That she’s an asset to the Greens is assumed, although the party’s popular vote in the last election (3.54 per cent) was lower than it was in 2006 (4.5 per cent); it hit an all-time high of 6.8 per cent in 2008. The Greens remain a one-woman show, with May the only elected MP. Expected youth support has never materialized; despite higher voter turnout among youth in the last election, Green support dropped substantially. Within the party there has long been grumbling about May’s autocratic style; her critics call her “E Me.” Still, they gave her a 94 per cent approval rating in a leadership review earlier this year. Not that another potential leader is waiting in the wings. “I am mentoring actively wonderful, wonderful people, many of whom will be good leaders,” May told the Globe. She’s hardly a recruitment poster: “It is not really something I’d recommend to a good friend,” she said.

May’s threatened departure, one some Greens have called “blackmail,” comes just as the country is finally, if reluctantly, discussing the electoral reform required for smaller parties like the Greens to gain political traction.
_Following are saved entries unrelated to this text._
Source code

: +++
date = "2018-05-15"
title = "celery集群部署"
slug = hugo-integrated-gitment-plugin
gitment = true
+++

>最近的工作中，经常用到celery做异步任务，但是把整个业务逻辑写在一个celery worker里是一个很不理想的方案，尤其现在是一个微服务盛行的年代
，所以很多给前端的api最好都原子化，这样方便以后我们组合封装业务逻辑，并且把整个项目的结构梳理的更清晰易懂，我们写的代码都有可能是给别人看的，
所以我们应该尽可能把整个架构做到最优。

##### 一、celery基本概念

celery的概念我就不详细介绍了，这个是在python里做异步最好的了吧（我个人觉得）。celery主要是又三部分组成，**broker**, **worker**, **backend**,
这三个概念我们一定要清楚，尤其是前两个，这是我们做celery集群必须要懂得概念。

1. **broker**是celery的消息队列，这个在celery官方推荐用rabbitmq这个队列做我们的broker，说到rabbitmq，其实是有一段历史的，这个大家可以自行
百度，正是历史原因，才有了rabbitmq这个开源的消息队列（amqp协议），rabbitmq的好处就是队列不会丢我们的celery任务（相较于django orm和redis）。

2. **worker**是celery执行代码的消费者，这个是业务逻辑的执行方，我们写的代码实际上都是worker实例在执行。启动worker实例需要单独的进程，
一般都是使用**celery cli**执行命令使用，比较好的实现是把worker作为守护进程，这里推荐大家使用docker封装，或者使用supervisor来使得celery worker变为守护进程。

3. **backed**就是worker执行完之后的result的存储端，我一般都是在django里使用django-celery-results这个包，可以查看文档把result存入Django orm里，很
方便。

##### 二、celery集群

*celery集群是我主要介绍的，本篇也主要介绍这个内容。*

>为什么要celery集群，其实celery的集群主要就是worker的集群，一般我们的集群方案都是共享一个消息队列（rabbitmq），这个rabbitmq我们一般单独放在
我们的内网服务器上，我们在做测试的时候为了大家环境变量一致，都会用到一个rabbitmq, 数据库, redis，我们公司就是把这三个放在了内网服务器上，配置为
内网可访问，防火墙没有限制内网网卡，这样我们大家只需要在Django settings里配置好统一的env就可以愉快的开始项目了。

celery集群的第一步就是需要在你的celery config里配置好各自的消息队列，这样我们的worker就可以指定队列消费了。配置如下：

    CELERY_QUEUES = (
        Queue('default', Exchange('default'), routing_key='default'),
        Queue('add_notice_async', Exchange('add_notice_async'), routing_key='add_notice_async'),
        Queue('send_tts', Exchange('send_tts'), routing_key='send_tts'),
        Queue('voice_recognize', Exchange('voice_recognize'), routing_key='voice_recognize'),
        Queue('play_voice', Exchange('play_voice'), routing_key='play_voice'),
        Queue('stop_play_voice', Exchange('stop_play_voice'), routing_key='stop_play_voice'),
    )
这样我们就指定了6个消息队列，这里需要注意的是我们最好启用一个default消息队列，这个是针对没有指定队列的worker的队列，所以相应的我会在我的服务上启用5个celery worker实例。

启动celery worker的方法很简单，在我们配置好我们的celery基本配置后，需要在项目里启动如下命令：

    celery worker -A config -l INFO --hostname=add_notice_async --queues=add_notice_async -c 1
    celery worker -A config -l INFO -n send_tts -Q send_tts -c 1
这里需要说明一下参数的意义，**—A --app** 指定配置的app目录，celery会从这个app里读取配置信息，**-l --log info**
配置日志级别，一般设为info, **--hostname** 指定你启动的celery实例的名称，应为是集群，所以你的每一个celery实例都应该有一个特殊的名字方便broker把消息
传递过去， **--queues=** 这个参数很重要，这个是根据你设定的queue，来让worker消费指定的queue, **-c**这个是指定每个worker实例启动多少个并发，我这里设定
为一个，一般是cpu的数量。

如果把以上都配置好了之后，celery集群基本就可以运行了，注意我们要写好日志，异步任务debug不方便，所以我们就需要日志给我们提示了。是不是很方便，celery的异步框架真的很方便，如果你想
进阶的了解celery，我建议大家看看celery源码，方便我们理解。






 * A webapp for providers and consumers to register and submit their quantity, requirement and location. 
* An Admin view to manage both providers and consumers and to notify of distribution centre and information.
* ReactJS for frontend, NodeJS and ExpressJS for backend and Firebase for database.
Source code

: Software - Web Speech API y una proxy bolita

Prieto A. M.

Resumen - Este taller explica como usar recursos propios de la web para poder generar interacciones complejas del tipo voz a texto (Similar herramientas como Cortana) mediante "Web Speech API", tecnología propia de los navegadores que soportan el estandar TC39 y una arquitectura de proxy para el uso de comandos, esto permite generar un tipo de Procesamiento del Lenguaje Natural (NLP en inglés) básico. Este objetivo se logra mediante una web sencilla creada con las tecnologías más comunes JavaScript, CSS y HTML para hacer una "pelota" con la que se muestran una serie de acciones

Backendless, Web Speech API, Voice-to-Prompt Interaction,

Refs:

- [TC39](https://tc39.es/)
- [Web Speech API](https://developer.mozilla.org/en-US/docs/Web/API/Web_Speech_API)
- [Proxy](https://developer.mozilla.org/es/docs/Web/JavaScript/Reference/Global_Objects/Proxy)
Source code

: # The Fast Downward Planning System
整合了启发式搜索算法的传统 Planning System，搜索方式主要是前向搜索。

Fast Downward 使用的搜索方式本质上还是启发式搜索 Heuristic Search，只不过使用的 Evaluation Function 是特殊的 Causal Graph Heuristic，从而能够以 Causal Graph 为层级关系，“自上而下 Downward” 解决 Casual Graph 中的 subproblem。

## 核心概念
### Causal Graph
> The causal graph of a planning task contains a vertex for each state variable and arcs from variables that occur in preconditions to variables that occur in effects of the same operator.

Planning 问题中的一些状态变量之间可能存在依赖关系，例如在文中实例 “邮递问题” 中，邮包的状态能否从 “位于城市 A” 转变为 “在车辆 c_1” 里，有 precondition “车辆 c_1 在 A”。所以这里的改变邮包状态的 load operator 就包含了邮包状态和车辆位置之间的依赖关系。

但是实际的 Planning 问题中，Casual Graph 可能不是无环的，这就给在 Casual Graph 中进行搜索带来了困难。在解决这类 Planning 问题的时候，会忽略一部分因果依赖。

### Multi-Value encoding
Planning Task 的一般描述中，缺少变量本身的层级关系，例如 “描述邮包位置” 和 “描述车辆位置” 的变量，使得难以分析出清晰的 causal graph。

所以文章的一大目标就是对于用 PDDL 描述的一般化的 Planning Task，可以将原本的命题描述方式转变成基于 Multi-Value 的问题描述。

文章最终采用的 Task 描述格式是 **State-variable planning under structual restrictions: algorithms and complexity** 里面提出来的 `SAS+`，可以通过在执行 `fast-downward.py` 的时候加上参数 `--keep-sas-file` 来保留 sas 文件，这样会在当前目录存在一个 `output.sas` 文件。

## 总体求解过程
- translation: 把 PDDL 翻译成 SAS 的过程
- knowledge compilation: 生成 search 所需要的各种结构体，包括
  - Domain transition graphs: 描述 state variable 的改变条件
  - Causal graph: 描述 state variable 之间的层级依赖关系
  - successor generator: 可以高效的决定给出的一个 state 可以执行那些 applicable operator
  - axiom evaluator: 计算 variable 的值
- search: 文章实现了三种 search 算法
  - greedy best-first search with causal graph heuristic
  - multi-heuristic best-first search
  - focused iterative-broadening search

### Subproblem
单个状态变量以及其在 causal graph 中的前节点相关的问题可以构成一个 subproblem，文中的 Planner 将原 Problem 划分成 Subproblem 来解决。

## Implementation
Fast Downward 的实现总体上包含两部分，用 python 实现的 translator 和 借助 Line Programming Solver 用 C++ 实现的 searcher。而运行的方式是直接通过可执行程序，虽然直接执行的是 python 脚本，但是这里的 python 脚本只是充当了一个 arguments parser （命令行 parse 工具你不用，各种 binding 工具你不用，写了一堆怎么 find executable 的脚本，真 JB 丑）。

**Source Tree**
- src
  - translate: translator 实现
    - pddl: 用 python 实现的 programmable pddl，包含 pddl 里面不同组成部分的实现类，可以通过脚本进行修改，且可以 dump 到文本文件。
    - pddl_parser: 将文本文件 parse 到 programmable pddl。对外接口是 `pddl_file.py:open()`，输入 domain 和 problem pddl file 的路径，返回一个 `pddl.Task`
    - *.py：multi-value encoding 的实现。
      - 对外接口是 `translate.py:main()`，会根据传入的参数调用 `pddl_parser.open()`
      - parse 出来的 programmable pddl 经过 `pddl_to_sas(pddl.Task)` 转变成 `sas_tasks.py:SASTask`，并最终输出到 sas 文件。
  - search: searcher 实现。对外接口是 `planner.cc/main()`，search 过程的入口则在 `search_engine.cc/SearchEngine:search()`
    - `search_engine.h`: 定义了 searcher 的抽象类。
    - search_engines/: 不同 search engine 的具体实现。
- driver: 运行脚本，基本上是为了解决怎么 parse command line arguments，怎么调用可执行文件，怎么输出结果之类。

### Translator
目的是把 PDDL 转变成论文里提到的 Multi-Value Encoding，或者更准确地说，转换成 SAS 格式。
Confoundingly, the party that should be leading discussion of the merits of proportional representation used a majority-rules system—the “first past the post” it so reviles—to vote for BDS. The process switched from consensus to Robert’s Rules of order for the convention, May said, adding that she wasn’t allowed speak prior to the vote, and was jeered when she tried. She maintains the vote doesn’t reflect the “genuine will” of its members. There will be an emergency meeting of the party council to discuss next steps, likely Aug. 21 or 22. Meanwhile, May appears to be distancing herself: “Being a good constituency MP has always been more important to me than scoring points in the partisan way for the Green party,” she told the CBC.

How this will play out isn’t complicated: if the Greens don’t dial back on BDS, May is gone. Given her history, there’s no way her conscience would permit her to remain with a party whose platform she can’t endorse. And that could lead to another walk, possibly in the direction of another political party. The parliamentary climate has changed. The threat posed by a Harper government that galvanized her to enter politics is gone. Her alliance with the Liberals, particularly Stéphane Dion, with whom she established electoral co-operation in 2008, much to her party’s chagrin, is long-standing; there was even chatter Justin Trudeau would name May environment minister. That didn’t happen, but May was part of the Canadian delegation at the Paris climate talks last fall. May’s walk might well end with her entering the very power nexus she excels in disrupting. If she does, at least she can tell herself her conscience is clear.